**WORK TO BE COMPLETED**
For the word "BOUYGUES", search the records and show each line in which it occurs.

[Collected data]
BEGIN
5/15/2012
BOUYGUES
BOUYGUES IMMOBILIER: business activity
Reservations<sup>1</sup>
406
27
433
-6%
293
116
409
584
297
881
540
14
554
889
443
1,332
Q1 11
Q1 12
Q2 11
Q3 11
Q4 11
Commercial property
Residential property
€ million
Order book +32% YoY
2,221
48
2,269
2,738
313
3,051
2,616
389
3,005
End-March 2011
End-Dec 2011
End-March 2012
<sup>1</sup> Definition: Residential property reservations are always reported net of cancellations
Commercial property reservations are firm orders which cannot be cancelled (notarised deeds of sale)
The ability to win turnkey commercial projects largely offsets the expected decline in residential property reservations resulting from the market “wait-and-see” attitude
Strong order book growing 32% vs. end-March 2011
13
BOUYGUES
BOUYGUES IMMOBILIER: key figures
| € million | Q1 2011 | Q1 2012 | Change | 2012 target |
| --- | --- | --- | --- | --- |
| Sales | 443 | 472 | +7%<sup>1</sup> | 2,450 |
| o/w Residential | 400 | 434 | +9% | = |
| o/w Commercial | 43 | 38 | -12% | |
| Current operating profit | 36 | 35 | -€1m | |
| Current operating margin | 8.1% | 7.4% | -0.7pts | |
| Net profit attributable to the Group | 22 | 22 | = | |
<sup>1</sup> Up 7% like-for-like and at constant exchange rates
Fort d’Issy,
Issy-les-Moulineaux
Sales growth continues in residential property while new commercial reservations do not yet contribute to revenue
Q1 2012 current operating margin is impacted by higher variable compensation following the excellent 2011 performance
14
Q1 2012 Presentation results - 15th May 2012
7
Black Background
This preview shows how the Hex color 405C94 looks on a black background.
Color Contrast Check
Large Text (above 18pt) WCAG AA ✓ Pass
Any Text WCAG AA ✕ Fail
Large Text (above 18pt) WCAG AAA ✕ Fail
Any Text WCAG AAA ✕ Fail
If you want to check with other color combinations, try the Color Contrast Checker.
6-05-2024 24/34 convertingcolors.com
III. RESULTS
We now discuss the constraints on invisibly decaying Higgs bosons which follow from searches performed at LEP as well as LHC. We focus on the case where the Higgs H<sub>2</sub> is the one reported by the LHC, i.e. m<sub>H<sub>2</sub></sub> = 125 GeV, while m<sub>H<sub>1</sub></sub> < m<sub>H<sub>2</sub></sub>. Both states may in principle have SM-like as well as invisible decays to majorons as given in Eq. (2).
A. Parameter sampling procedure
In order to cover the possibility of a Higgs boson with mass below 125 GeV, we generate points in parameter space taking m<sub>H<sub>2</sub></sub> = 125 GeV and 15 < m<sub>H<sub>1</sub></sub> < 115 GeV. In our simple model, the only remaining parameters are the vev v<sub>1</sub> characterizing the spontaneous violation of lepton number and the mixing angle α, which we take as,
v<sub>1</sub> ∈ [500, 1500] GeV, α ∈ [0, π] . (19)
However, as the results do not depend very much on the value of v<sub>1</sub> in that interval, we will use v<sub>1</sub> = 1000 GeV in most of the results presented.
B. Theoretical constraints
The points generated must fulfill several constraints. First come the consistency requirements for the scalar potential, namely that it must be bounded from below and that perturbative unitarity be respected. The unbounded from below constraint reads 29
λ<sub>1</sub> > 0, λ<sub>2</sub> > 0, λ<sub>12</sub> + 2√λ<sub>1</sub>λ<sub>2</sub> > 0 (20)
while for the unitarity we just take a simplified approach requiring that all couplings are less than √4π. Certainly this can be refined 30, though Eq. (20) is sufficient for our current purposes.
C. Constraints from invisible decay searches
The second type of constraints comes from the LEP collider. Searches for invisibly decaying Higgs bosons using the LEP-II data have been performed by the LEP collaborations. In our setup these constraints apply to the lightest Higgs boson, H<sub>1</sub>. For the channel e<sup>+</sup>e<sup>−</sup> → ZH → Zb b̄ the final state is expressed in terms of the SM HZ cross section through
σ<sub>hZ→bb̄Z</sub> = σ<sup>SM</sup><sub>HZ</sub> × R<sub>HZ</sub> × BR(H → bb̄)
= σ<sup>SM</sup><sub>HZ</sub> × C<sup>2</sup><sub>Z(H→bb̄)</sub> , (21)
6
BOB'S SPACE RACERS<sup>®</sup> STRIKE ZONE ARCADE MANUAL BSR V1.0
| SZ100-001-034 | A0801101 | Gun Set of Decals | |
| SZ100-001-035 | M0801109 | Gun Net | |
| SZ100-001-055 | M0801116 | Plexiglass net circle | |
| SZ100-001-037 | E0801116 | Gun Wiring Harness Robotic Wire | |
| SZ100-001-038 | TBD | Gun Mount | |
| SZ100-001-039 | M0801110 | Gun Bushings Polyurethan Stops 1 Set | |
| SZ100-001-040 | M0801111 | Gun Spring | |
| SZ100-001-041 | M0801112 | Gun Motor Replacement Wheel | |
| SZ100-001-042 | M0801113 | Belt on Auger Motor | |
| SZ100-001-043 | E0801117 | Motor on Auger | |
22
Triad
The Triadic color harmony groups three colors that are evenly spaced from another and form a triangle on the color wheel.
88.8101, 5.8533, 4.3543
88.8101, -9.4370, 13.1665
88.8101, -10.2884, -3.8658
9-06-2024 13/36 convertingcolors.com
END
**SOLUTION BELOW**
BOUYGUES
BOUYGUES IMMOBILIER: business activity
BOUYGUES
BOUYGUES IMMOBILIER: key figures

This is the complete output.